#### Source material ####
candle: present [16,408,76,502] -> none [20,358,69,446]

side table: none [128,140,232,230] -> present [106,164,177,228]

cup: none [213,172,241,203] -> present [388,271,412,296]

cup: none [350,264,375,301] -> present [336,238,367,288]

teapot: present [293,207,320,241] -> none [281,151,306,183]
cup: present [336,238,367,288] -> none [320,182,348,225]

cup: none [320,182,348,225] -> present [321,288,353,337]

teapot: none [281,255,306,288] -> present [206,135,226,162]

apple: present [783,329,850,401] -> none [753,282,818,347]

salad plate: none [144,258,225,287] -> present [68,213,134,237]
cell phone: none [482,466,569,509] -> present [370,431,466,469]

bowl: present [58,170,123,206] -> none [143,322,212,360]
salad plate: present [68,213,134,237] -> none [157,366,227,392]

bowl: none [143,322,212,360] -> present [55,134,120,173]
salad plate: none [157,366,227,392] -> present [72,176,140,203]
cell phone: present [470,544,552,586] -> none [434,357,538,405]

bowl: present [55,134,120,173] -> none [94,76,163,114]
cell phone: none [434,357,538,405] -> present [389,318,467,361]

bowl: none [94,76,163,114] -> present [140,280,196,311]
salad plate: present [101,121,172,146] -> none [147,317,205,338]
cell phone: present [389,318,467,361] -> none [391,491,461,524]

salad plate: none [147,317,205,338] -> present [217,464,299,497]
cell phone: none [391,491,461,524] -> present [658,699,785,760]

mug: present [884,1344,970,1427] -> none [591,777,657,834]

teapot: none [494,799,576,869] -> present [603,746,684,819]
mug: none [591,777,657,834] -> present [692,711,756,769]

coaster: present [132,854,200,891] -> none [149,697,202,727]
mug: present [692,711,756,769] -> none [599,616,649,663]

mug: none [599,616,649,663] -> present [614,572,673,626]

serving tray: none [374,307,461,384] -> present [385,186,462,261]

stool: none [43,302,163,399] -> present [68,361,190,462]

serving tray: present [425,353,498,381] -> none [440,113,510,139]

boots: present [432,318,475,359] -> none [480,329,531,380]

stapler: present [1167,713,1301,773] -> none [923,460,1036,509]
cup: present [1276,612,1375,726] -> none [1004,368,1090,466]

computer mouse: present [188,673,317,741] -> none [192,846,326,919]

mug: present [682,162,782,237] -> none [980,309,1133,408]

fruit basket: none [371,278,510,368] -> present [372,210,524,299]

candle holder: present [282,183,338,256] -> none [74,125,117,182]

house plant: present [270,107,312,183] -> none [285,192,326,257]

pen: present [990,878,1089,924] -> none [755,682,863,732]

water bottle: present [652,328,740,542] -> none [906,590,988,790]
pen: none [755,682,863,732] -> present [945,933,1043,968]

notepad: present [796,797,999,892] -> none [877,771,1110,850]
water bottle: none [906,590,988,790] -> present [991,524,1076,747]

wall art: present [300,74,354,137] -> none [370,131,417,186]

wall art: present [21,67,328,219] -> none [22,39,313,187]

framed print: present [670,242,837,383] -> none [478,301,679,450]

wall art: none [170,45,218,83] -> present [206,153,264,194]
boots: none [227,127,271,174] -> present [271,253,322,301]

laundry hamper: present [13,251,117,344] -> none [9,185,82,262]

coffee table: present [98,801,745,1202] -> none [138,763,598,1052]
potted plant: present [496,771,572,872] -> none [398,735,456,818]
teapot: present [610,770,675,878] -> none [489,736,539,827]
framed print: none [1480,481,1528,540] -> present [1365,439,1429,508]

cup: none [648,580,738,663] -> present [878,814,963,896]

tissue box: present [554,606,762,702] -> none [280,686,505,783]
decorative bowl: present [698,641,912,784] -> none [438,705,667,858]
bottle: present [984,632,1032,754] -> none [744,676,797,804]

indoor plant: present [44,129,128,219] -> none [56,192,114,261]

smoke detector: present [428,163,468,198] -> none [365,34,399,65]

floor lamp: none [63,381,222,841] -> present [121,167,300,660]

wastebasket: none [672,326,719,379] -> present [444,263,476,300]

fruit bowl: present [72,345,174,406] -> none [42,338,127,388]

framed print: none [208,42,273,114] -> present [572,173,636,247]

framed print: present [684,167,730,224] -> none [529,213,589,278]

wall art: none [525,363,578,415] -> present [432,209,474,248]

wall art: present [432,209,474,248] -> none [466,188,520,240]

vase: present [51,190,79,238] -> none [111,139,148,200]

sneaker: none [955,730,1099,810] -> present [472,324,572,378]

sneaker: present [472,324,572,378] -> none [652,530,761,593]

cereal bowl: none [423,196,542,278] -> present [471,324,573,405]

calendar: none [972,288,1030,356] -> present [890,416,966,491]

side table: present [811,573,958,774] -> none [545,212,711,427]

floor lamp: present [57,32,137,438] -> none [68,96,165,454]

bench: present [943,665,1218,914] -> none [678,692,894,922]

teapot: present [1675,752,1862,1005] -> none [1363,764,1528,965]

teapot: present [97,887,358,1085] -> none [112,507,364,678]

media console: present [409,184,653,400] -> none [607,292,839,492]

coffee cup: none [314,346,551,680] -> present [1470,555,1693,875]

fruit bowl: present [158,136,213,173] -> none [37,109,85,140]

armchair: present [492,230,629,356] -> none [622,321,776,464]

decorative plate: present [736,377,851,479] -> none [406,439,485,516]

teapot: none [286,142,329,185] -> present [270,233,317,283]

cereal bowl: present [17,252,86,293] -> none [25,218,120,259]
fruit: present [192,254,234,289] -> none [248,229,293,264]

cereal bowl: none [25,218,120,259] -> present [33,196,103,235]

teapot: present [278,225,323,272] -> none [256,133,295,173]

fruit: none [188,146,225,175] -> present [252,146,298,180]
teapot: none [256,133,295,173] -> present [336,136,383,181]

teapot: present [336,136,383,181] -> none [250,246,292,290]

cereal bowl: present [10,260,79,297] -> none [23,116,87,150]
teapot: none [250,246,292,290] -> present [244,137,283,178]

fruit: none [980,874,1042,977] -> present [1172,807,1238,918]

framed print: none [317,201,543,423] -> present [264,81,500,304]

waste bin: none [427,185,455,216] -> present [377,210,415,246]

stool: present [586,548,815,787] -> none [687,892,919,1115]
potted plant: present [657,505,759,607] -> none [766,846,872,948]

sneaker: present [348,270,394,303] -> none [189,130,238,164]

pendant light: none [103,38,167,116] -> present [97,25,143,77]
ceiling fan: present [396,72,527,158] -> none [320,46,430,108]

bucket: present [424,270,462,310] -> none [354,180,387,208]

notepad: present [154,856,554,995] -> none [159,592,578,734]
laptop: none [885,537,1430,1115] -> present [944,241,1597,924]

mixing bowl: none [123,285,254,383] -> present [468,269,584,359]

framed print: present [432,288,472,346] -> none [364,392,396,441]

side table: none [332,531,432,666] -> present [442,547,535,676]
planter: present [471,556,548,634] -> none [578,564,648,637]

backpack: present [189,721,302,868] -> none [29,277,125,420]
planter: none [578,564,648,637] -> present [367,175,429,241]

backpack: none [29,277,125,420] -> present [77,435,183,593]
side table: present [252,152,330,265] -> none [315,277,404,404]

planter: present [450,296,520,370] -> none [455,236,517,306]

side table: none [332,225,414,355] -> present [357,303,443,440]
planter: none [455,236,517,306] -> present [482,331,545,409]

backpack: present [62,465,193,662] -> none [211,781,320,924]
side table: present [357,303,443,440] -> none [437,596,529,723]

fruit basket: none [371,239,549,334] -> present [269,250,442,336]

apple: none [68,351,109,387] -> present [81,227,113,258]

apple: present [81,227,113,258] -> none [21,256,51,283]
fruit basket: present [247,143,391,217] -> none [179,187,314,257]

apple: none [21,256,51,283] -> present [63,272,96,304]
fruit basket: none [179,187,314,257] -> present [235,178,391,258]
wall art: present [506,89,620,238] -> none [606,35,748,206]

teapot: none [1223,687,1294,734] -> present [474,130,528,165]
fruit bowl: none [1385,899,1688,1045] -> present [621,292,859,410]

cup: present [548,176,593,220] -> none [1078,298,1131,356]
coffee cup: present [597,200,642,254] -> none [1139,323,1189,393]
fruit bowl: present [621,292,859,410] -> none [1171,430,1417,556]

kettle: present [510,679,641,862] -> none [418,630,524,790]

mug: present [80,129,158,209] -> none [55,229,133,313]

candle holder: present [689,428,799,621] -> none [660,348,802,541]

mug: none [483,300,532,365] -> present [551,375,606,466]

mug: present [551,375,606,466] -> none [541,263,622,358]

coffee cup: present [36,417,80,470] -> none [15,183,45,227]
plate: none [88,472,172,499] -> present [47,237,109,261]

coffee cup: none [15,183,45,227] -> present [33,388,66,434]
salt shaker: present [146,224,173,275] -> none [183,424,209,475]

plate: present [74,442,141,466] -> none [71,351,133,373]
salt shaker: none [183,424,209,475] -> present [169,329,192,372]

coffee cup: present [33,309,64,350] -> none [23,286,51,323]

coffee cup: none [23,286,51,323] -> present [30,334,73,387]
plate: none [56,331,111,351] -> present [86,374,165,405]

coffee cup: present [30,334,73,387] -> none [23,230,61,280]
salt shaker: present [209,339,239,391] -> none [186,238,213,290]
####
**Problem details:** Set down exactly the lines of the data above, beginning with the line that has "cell phone: none [391,491,461,524]" and ending with the line that has "boots: present [432,318,475,359]", and no others.

**Response box:**
cell phone: none [391,491,461,524] -> present [658,699,785,760]

mug: present [884,1344,970,1427] -> none [591,777,657,834]

teapot: none [494,799,576,869] -> present [603,746,684,819]
mug: none [591,777,657,834] -> present [692,711,756,769]

coaster: present [132,854,200,891] -> none [149,697,202,727]
mug: present [692,711,756,769] -> none [599,616,649,663]

mug: none [599,616,649,663] -> present [614,572,673,626]

serving tray: none [374,307,461,384] -> present [385,186,462,261]

stool: none [43,302,163,399] -> present [68,361,190,462]

serving tray: present [425,353,498,381] -> none [440,113,510,139]

boots: present [432,318,475,359] -> none [480,329,531,380]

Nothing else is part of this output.